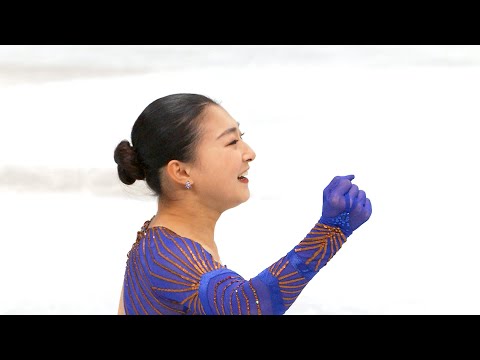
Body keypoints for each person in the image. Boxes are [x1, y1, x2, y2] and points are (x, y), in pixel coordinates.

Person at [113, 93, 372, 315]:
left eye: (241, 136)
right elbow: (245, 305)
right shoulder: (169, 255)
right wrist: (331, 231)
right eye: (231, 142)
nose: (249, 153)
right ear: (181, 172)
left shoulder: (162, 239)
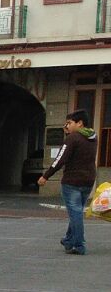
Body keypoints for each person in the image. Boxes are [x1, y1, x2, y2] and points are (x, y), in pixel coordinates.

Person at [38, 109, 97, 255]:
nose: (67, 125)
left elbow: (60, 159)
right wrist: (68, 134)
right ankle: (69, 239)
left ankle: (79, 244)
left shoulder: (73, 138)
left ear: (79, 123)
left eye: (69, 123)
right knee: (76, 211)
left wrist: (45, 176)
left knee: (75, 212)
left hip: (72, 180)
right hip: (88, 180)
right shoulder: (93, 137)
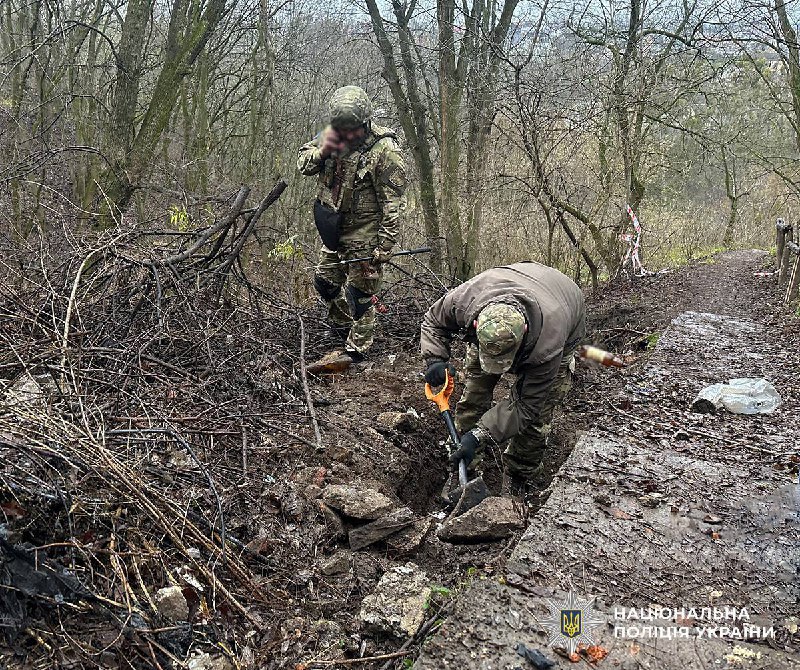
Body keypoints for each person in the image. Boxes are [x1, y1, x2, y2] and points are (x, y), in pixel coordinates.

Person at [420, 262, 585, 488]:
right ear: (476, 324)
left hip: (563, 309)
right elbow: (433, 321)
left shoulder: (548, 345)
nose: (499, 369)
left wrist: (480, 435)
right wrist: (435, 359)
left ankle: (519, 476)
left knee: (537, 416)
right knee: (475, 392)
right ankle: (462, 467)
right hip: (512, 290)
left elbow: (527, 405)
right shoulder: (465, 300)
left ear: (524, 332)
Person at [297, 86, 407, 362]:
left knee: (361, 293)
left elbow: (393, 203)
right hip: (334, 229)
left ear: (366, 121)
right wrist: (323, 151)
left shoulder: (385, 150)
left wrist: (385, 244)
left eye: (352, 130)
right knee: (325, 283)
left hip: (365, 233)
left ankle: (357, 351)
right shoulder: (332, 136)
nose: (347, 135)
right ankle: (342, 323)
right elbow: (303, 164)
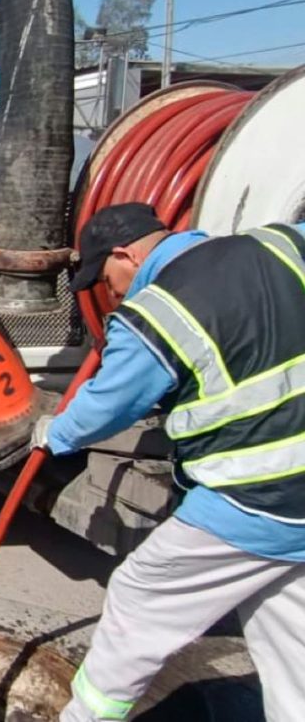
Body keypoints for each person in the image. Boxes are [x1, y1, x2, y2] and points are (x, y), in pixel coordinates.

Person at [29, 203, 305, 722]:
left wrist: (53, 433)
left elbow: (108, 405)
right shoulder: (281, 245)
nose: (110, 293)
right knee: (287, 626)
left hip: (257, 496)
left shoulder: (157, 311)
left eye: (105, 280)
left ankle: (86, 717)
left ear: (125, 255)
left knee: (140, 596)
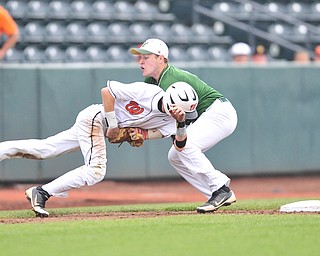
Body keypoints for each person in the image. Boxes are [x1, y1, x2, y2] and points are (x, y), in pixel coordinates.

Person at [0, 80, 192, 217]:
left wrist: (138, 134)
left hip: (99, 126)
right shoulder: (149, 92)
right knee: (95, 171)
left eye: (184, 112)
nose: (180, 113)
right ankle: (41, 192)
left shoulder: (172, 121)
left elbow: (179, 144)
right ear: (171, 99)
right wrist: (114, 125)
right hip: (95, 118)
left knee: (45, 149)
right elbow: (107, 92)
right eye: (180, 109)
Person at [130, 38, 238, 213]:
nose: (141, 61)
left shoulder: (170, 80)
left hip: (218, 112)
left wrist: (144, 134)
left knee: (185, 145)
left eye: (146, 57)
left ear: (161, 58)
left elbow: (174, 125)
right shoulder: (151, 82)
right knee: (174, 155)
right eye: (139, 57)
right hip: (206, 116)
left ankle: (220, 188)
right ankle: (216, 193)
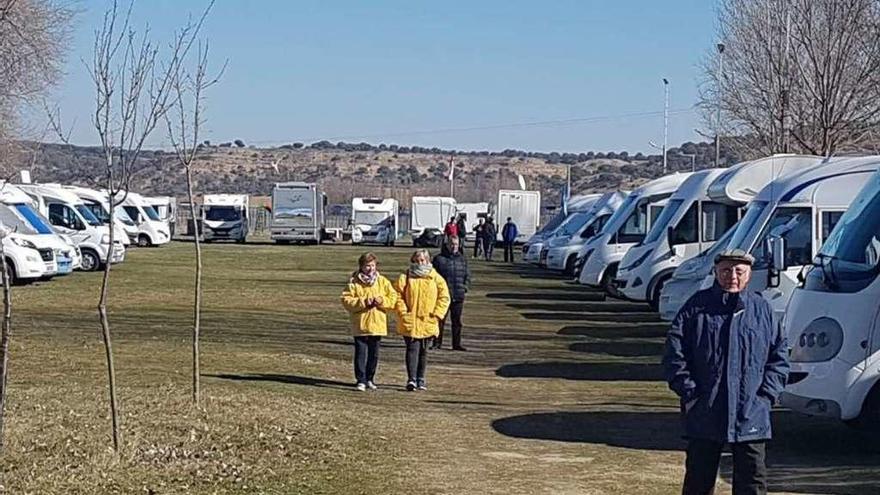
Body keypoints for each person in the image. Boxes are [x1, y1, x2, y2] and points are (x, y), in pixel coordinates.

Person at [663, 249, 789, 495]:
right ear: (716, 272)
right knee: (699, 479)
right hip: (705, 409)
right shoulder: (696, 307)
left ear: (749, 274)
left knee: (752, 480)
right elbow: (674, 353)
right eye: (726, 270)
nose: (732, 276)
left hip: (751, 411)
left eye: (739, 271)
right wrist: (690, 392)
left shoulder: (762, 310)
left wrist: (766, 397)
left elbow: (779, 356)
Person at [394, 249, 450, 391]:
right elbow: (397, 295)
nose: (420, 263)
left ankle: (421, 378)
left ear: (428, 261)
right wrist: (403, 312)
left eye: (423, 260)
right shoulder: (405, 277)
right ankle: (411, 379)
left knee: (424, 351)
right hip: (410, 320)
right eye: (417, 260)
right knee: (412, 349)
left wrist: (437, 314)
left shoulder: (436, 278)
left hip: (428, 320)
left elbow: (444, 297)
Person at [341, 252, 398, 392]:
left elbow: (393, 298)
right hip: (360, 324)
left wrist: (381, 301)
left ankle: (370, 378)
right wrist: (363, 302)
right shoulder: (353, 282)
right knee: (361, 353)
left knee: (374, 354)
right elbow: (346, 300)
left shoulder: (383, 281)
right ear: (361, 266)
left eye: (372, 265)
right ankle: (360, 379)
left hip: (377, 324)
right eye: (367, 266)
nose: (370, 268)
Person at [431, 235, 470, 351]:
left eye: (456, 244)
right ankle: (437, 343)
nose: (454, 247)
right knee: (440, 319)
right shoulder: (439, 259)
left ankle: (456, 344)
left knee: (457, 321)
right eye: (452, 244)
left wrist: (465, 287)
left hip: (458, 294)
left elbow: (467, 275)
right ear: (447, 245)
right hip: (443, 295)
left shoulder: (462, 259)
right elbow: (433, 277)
--
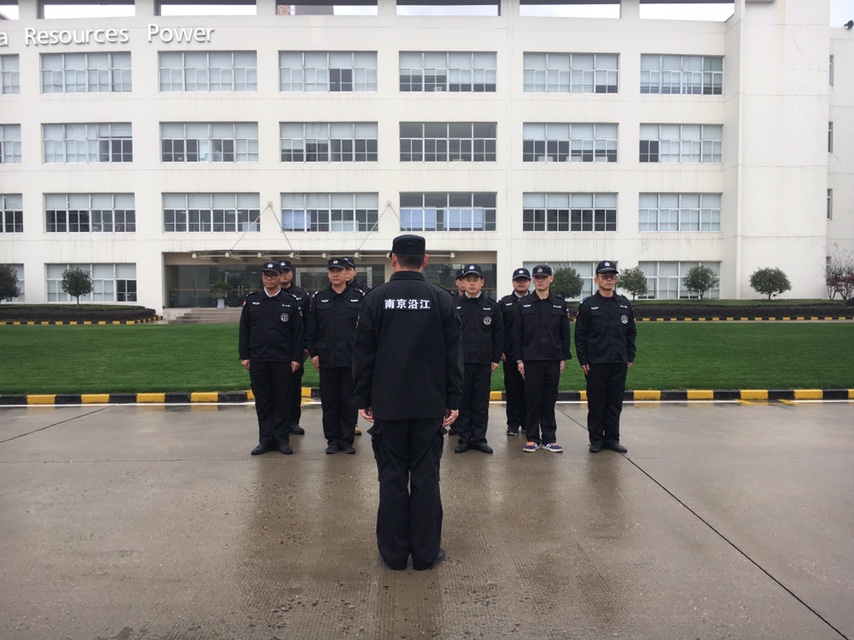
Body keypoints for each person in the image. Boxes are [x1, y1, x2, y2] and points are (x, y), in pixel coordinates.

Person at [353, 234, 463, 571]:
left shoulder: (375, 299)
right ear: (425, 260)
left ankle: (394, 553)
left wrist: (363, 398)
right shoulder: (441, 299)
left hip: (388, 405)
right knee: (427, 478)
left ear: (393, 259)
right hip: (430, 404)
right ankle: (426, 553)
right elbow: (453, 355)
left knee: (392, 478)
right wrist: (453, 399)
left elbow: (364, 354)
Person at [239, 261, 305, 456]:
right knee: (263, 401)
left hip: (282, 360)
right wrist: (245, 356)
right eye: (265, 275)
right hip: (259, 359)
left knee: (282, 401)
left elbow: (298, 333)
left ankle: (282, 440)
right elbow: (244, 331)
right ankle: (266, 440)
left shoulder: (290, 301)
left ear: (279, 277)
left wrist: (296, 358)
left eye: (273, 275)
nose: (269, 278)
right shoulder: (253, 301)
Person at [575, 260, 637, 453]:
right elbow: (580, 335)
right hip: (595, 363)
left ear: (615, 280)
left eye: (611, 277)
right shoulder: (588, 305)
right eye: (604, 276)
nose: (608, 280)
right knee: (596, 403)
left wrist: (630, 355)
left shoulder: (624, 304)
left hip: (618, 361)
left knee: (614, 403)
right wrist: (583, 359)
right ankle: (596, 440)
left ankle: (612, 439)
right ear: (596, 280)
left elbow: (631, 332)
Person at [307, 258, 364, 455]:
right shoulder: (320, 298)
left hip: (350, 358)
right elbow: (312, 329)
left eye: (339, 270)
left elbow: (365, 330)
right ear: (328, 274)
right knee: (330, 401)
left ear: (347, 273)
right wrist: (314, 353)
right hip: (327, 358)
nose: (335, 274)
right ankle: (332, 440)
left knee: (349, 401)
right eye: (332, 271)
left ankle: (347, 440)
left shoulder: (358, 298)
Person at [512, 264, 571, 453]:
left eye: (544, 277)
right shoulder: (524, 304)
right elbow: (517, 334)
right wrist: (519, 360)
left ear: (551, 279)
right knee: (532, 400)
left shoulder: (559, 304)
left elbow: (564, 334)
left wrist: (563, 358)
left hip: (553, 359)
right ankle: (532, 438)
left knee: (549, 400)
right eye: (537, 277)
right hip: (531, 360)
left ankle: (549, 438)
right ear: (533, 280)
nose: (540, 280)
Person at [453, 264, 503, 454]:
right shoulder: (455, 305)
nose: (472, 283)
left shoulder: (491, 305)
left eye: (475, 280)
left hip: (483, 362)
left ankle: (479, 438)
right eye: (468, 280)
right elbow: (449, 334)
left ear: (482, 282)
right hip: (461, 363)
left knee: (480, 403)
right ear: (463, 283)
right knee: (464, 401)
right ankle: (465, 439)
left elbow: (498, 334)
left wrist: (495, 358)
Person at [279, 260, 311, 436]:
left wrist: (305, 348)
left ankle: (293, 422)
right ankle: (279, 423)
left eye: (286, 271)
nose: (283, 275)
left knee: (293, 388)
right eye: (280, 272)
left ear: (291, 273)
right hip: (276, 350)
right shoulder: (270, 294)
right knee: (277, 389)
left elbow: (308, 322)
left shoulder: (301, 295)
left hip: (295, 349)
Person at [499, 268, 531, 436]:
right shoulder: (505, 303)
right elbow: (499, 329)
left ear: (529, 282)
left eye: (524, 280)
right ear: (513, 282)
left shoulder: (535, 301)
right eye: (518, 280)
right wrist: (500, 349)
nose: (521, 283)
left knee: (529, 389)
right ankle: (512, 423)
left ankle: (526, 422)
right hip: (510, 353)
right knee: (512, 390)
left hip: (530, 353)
--
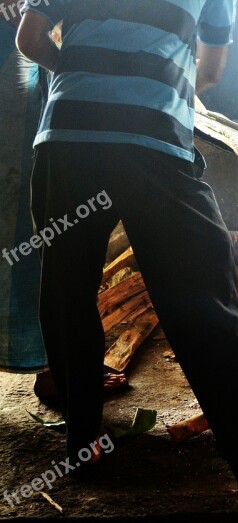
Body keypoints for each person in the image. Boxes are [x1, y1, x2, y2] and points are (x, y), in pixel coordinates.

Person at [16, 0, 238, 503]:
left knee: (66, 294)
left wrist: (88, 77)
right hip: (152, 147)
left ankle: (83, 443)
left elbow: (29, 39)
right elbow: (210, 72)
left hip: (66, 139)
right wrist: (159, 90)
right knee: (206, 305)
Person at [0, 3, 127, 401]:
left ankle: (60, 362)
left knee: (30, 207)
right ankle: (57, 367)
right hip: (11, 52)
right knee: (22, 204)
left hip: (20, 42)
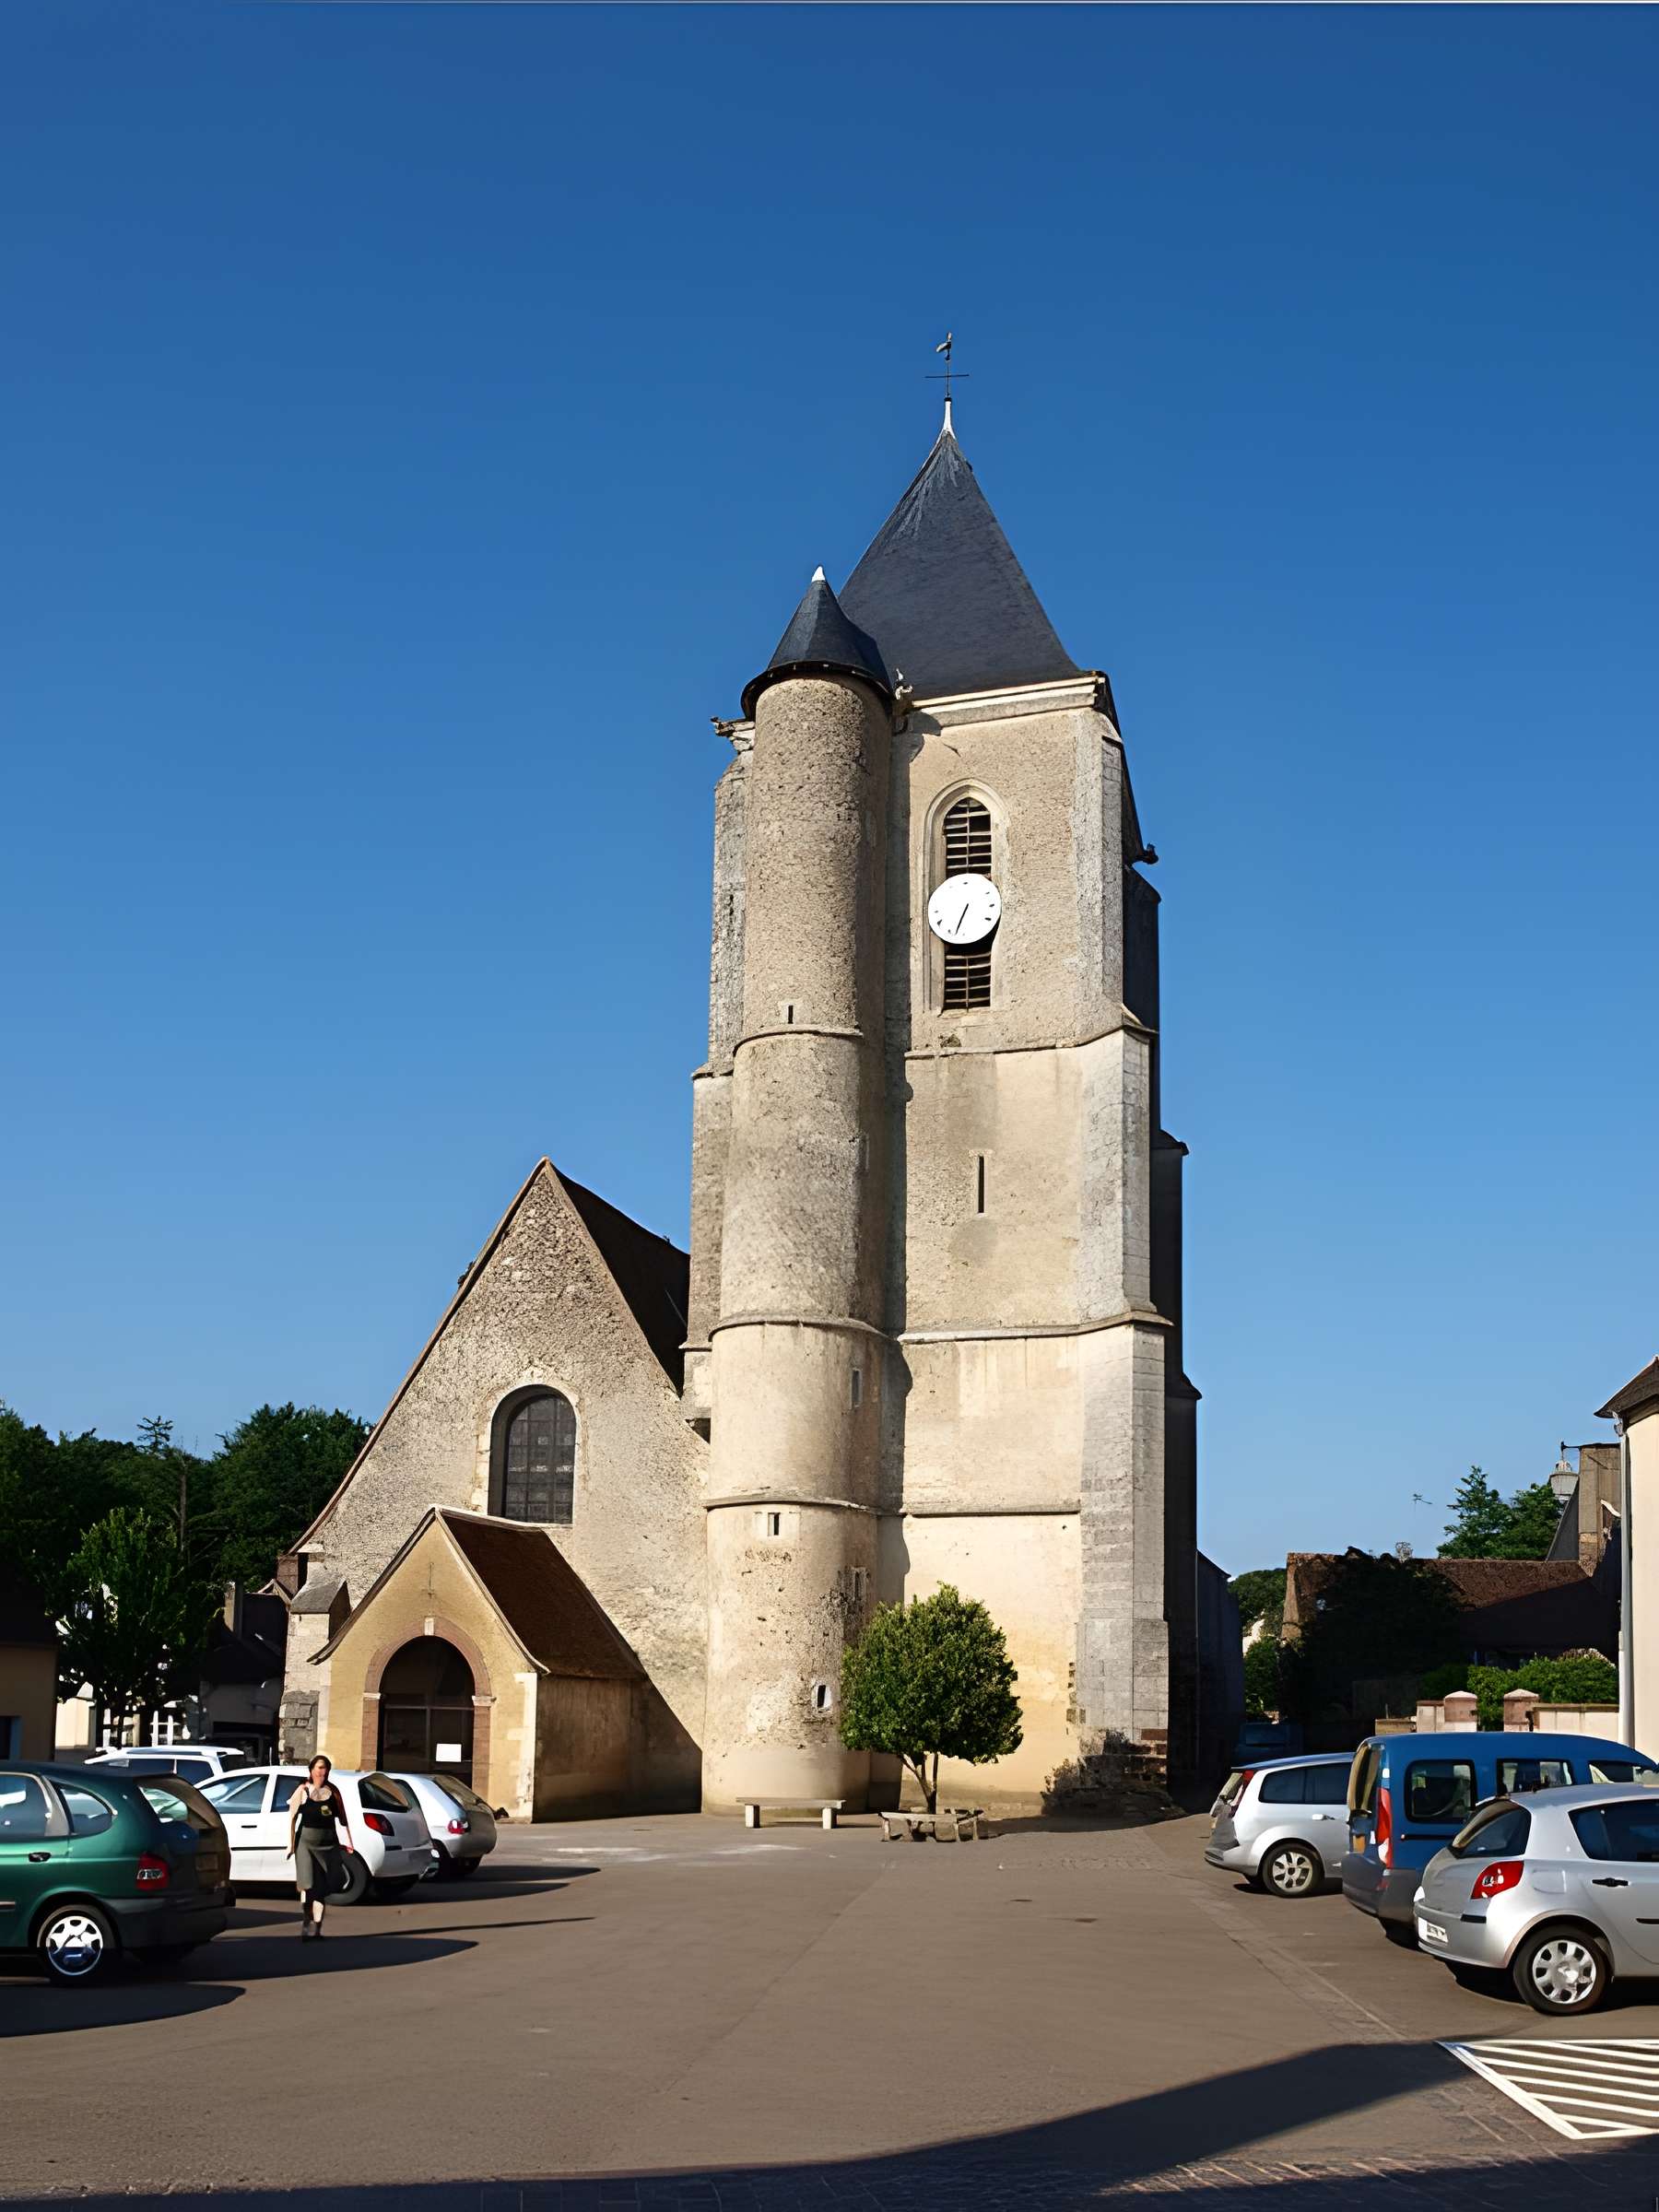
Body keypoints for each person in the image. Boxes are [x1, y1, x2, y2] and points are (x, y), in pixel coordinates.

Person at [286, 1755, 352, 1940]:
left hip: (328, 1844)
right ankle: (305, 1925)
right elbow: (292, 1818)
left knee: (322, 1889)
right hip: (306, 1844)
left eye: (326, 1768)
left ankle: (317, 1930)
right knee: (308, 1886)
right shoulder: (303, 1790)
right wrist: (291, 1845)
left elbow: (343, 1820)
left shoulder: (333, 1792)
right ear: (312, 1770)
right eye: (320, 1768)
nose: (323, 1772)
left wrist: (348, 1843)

Exercise:
Using the data above, transcribe the lines that run from the line with "nose: (732, 276)" to the line with "left shoulder: (436, 278)", both ends kept, and output nothing else.

Output for this exercise:
nose: (732, 276)
left hip: (751, 411)
left eye: (739, 271)
right wrist: (690, 392)
left shoulder: (762, 310)
left wrist: (766, 397)
left elbow: (779, 356)
Person at [394, 249, 450, 391]:
right elbow: (397, 295)
nose: (420, 263)
left ankle: (421, 378)
left ear: (428, 261)
right wrist: (403, 312)
left eye: (423, 260)
right shoulder: (405, 277)
right ankle: (411, 379)
left knee: (424, 351)
right hip: (410, 320)
right eye: (417, 260)
right knee: (412, 349)
left wrist: (437, 314)
left shoulder: (436, 278)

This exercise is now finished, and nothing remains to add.